Dans les principales villes de France les ressortissants comoriens enchaînent les manifestations hebdomadaires contre le régime « dictatorial » d’Azali Assoumani. La ferveur que suscite ce combat pour la démocratie semble avoir encore des beaux jours devant elle.
Toufé Maecha depuis Marseille
Troisième dimanche successif depuis que les Comoriens de France sont vent debout contre la gestion de la crise post-électorale par le régime d’Azali Assoumani. Paris, Marseille, Lyon ou encore Nice, dans ces quatre principales villes la mobilisation a été au rendez-vous. En dehors du fait de dénoncer le système, les propositions ne manquent pas pour que le mouvement ait un impact à plus de 7000 kilomètres, à Moroni. Si dans les pays au régime autoritaire ce sont les pays partenaires qui enclenchent des sanctions, aux Comores la diaspora, du moins une partie, préfère s’autoflageller.
À Paris pendant l’acte II, les intervenants ont avancé l’idée de mettre une pause sur les grands mariages. Une initiative plus que punitive pour l’économie du pays mais aussi pour le social. Mais la diaspora pousse le bouchon plus loin. Cette décision n’est pas encore entérinée qu’à Marseille, deuxième ville de France désignée «la cinquième île» des Comores tant la diaspora y est importante, les manifestants ont évoqué, hier 14 avril, l’idée de suspendre les transferts d’argent au bled avec toutes les conséquences qui en découleront. Advienne que pourra.

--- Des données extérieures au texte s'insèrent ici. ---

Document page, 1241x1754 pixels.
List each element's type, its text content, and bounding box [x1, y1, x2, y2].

«La mobilisation va continuer. Si Azali est accaparé et de l’intérieur et de l’extérieur, il va finir par lâcher prise», devait tonner un manifestant, avant qu’un autre rajoute: «Après Bouteflika d’Algerie et Omar El Bechir du Soudan, Azali sera le troisième président africain à être chassé du pouvoir pendant cette période. Nous lui accordons un moratoire de trois mois seulement, à l’occasion du ramadan» prévu débuter dans la première dizaine du mois de mai prochain.

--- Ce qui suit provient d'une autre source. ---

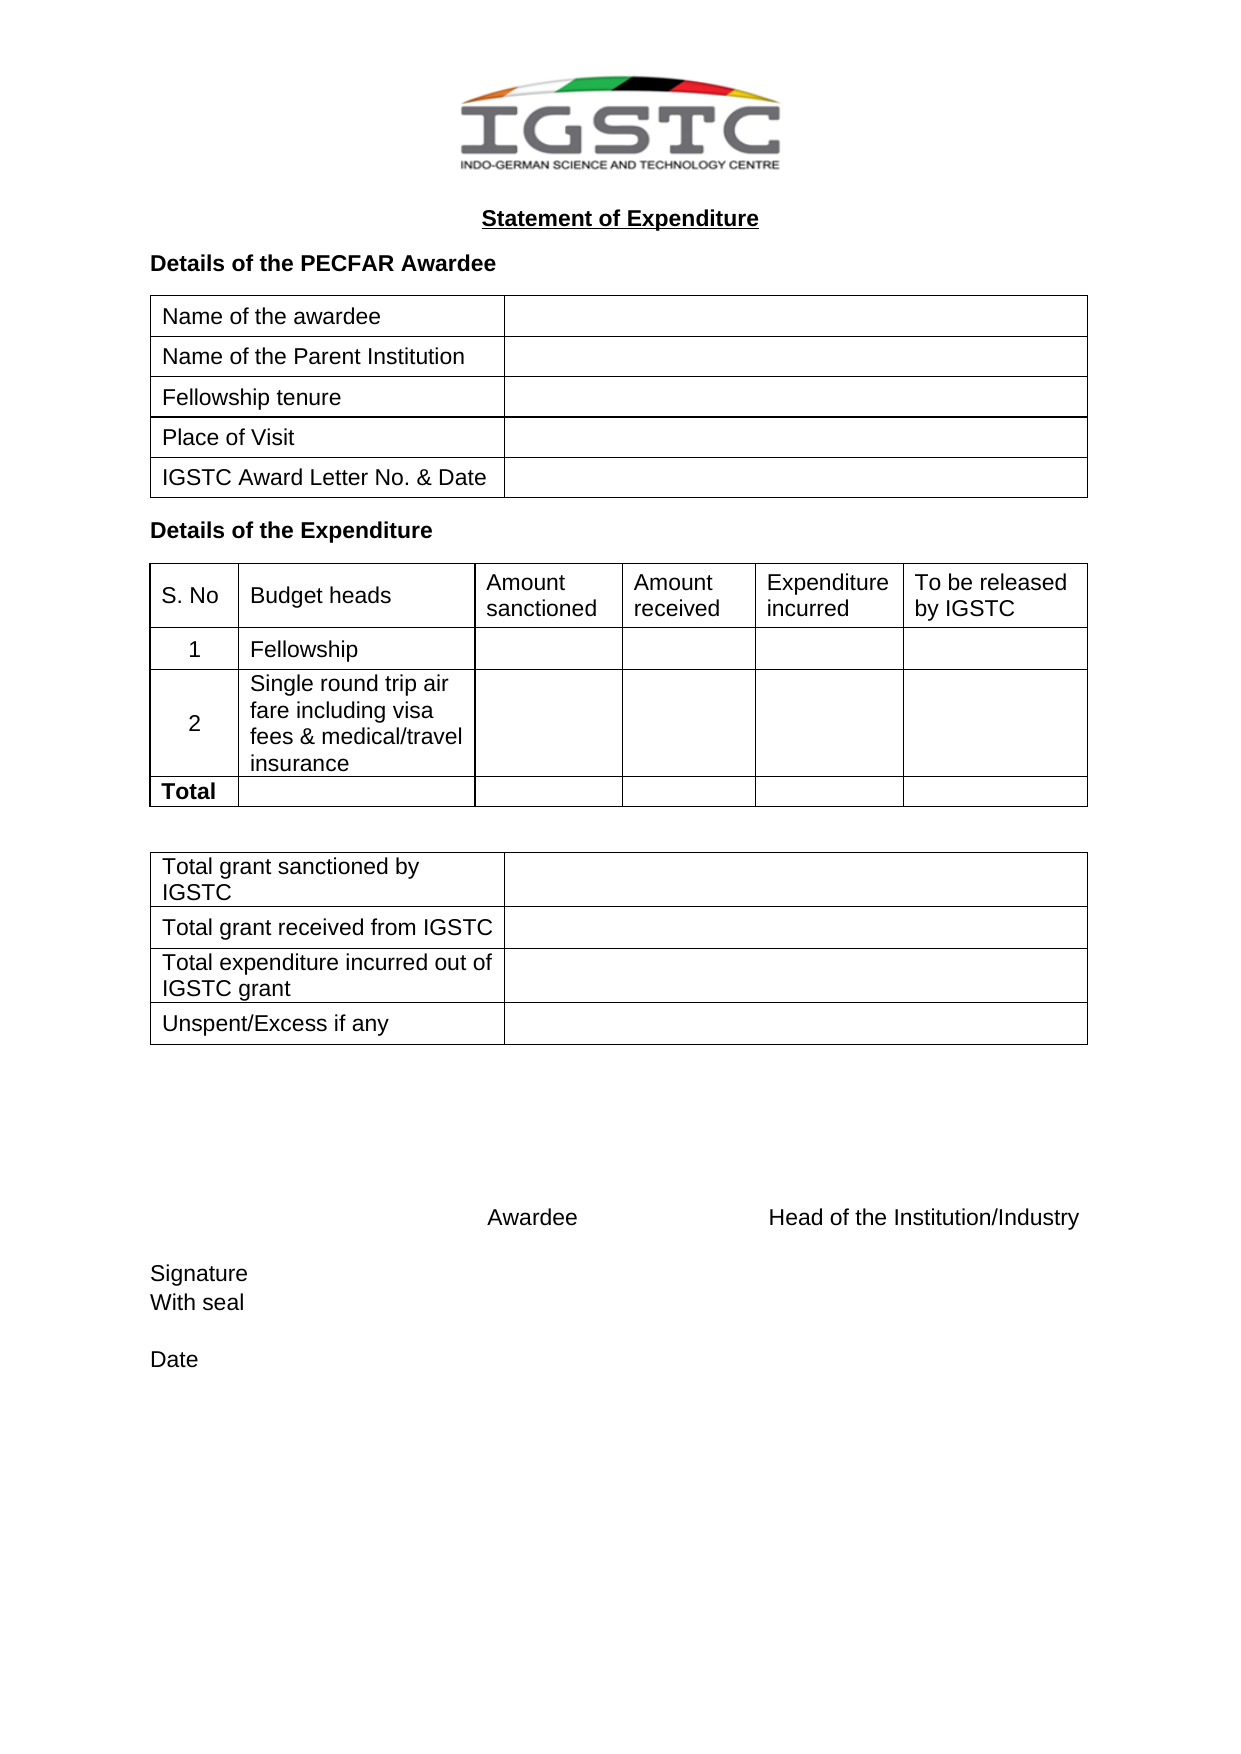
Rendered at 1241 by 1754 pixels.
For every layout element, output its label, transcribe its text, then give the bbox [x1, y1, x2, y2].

table_cell [756, 670, 903, 776]
table_header [505, 296, 1087, 336]
table_header Name of the awardee [151, 296, 504, 336]
table_cell [623, 628, 755, 669]
table_cell [505, 418, 1087, 457]
text Date [150, 1346, 1090, 1372]
table_header Amount received [623, 564, 755, 627]
table_cell Total grant received from IGSTC [151, 907, 504, 948]
picture [451, 73, 789, 174]
table_cell Place of Visit [151, 418, 504, 457]
text Statement of Expenditure [150, 205, 1090, 231]
table_cell [505, 377, 1087, 416]
table_header S. No [151, 564, 238, 627]
text Details of the PECFAR Awardee [150, 250, 1090, 276]
table_cell [505, 949, 1087, 1002]
table_cell [904, 670, 1087, 776]
table_cell [756, 777, 903, 806]
table_cell [505, 907, 1087, 948]
table_cell [239, 777, 474, 806]
table_header Expenditure incurred [756, 564, 903, 627]
table_cell [476, 628, 622, 669]
table_cell 1 [151, 628, 238, 669]
table_header [505, 853, 1087, 906]
table_cell [904, 628, 1087, 669]
table_cell Fellowship [239, 628, 474, 669]
table_cell Name of the Parent Institution [151, 337, 504, 376]
table_cell Total [151, 777, 238, 806]
table_cell [623, 777, 755, 806]
table_cell Single round trip air fare including visa fees & medical/travel insurance [239, 670, 474, 776]
table_header Amount sanctioned [476, 564, 622, 627]
table_cell [904, 777, 1087, 806]
text With seal [150, 1289, 1090, 1315]
table_cell [756, 628, 903, 669]
table_cell [505, 337, 1087, 376]
text Signature [150, 1260, 1090, 1287]
table_cell Fellowship tenure [151, 377, 504, 416]
table_cell Unspent/Excess if any [151, 1003, 504, 1044]
table_cell Total expenditure incurred out of IGSTC grant [151, 949, 504, 1002]
table_header Total grant sanctioned by IGSTC [151, 853, 504, 906]
text Awardee Head of the Institution/Industry [150, 1203, 1090, 1230]
table_cell 2 [151, 670, 238, 776]
table_cell [623, 670, 755, 776]
table_header To be released by IGSTC [904, 564, 1087, 627]
text Details of the Expenditure [150, 517, 1090, 544]
table_cell [505, 458, 1087, 497]
table_header Budget heads [239, 564, 474, 627]
table_cell [476, 777, 622, 806]
table_cell [505, 1003, 1087, 1044]
table_cell IGSTC Award Letter No. & Date [151, 458, 504, 497]
table_cell [476, 670, 622, 776]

Un dignitaire originaire de Gnambeni a usé de sa sagesse pour s’adresser au chef de l’État. Pour ce notable, les actions d’Azali Assoumani ne pourront pas ne pas avoir des séquelles, d’où son conseil: « Azali, pense à Loukmane. Ne lui laisse pas un héritage sombre ». Loukmane est un des fils du chef de l’État. Il marche sur les sillages de son père puisqu’il est un officier de la gendarmerie.
Si tout le monde réclame le départ d’Azali, cette femme qui intervenait avec fougue a tenu un tout autre discours: l’après Azali. «Qui fera mieux qu’Azali ? Depuis l’indépendance tous les présidents qui se succèdent chacun fait pire que son prédécesseur », devait-elle interpeller, après avoir déclaré que le peuple comorien « n’est pas en concurrence de tuerie », faisant allusion peut-être aux présidents comoriens assassinés par les mercenaires, plongeant davantage le pays dans les abysses. « Nous sommes apolitiques. Nous ne défendons la cause d’aucun parti que ce soit. Notre combat c’est pour le bien-être de tout le peuple comorien ».
Rappelons que la semaine dernière le chef de l’État réélu avait tenu des propos désobligeants à l’égard de cette diaspora qui se lève comme un seul homme contre lui. « Cette diaspora comorienne de France doit arrêter de s’agiter et s’ils veulent être utiles à la nation qu’ils nous ramènent l’île comorienne de Mayotte (occupée par la France). Pour le moment si le président Macron serait d’accord, je lui proposerais la rétrocession de Mayotte en échange des Comoriens de France et d’ailleurs ils sont plus nombreux que les habitants de Mayotte ». Avec un ton colérique, les manifestants de la diaspora ont vivement dénoncé ces élucubrations « indignes » d’un chef d’État envers son propre peuple.